Svalbard Husky, available year round. Advance booking required.
Take a Brewery Tour in the World’s Northernmost Craft Brewery
Longyearbyen is a town full of the northermosts. It’s home to the northernmost church, ATM, post office, wine cellar, gourmet restaurant and – not surprisingly – the world’s northernmost craft brewery. It’s Svalbard Bryggeri, or Svalbard Brewery, and you can take a tour there to taste Arctic beer and learn about the brewing process.
It’s really something special, as until local coal miner Robert Johansen fought against a 1928 law that prohibited the production of alcohol within the Spitsbergen archipelago, Svalbard had no brewery or distillery of its own. But Robert fought the law, and unlike the song, the law didn’t win this battle.
Robert finally was awarded his brewery license and brewed his first batch at Svalbard Bryggeri in 2015. You’ll learn that local ingredients are a source of pride at the brewery.

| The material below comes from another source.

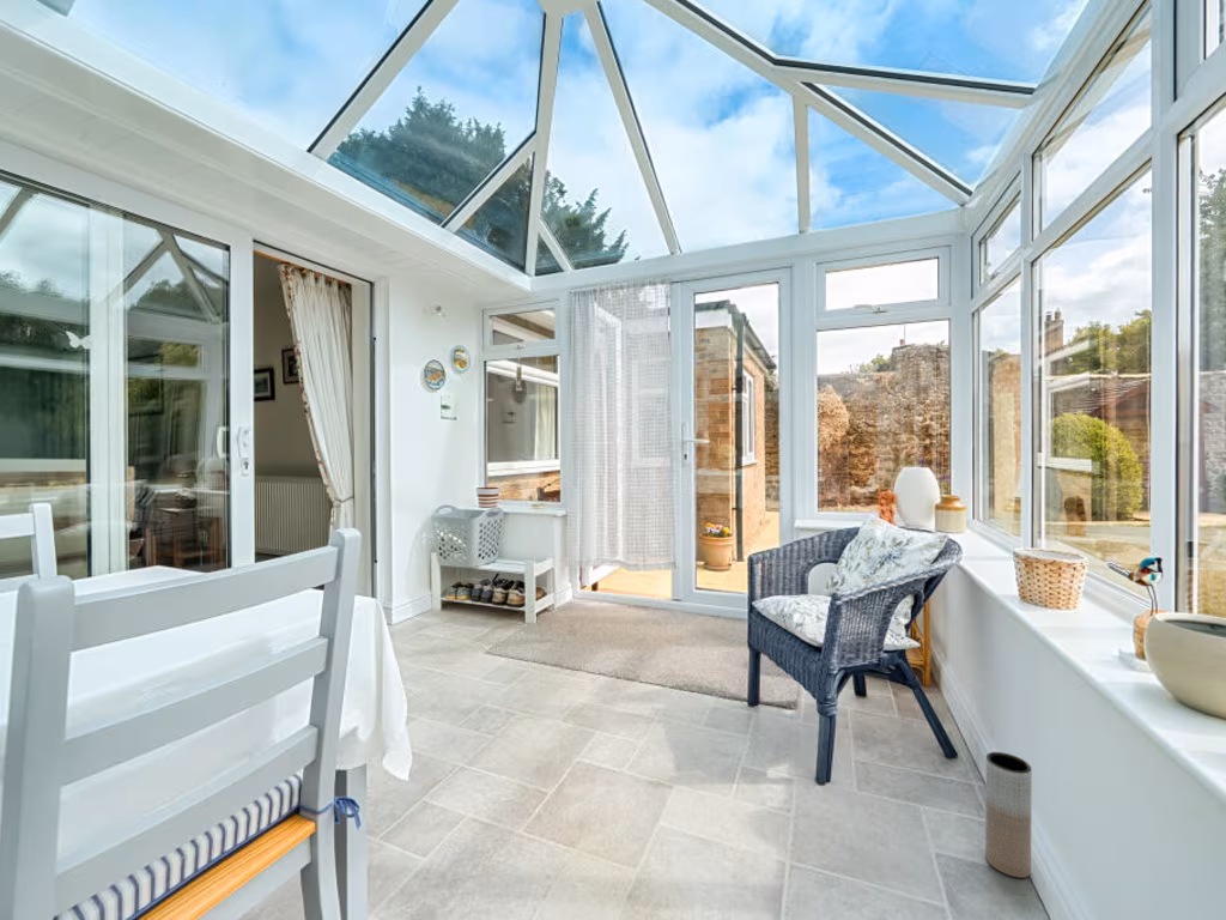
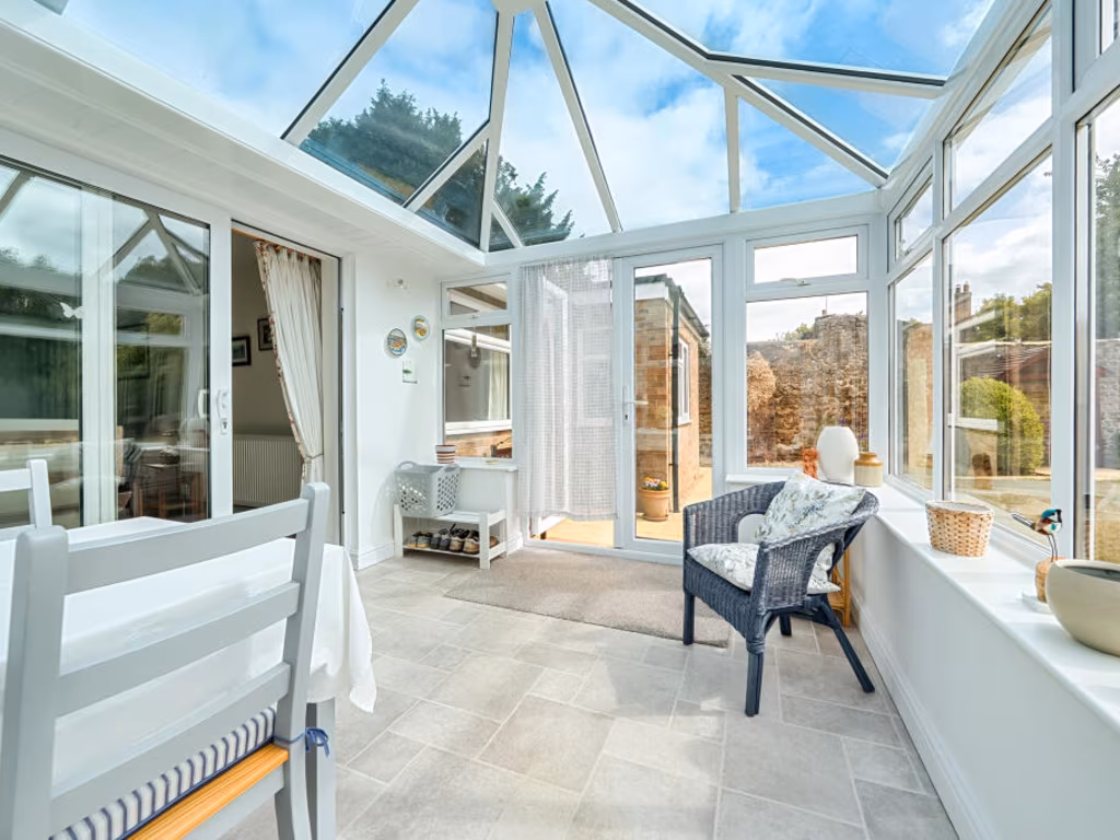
- vase [984,751,1033,879]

Water is essential to brewing beer, and 16% of the water used for brewing the Arctic beer at Svalbard Brewery is thawed ice from the 2000 year old Bogerbreen glacier. They currently brew eight different beers and 94% of their ingredients come from the archipelago.
Svalbard Bryggeri is open Monday, Wednesday and Saturday for brewery tours at 6pm. Advance booking is required and tours can be booked online.
Go Wine Tasting in the World’s Northernmost Wine Cellar
Huset is a gourmet restaurant – which we definitely recommend – but there’s something else special about this fine dining establishment located at 78° north.
A highlight of Huset, and what initially spotlighted the gourmet restaurant in the ’90s, is that it is home to the world’s northernmost wine cellar. With more than 15,000 bottles and over 1000 references, Huset’s wine cellar is one of the most well-stocked in Europe and among the largest in all of Scandinavia. They’ve even received prestigious awards from Wine Spectator.
Huset offers personally tailored wine tasting experiences in their famous wine cellar. You might like to taste some of Huset’s favorite champagnes from their collection. Or perhaps discovering a range of Rieslings and their unique qualities that come from the part of the world the grapes grow in is right up your wine-loving alley.
Whatever your preference, wine lovers won’t want to miss checking this northernmost experience off your bucket list.
Huset is open for wine tastings by request only. Request a wine tasting by email to [email protected].
Dine at the World’s Northernmost Gourmet Restaurant
While such a small settlement as Longyearbyen might not seem like the kind of place for a fine dining restaurant, curiously the town is actually home to a number of really good restaurants. Perhaps it’s because the long four months of Polar Night give residents plenty of time to hone their cooking skills.
Whatever the reason for a bevy of good chefs congregating in Svalbard is, we can all thank our lucky stars Longyearbyen residents know good food. In fact, one of Norway’s best restaurants is actually found here in Longyearbyen. It’s Huset, and it’s regarded as the “most northerly gourmet restaurant in the world.”
Certainly one of the best places to eat above the Arctic Circle and the finest dining experience you’ll find in Svalbard, Huset showcases Nordic techniques and local ingredients. The chef collaborates with local hunters and trappers to bring diners local flavors you’ll not find anywhere else in the world.
We recommend the Nordic tasting menu, which is either a 5- or 7-course feast of Nordic specialties featuring ingredients sourced from both right on Svalbard and from Norway. The menu changes but some of the dishes we enjoyed most from the Nordic tasting menu were the carpaccio of Svalbard reindeer, Arctic scallops, and reindeer from Lapland.
Huset is open for dinner Wednesday – Sunday from 7pm – 10pm. Reservations recommended.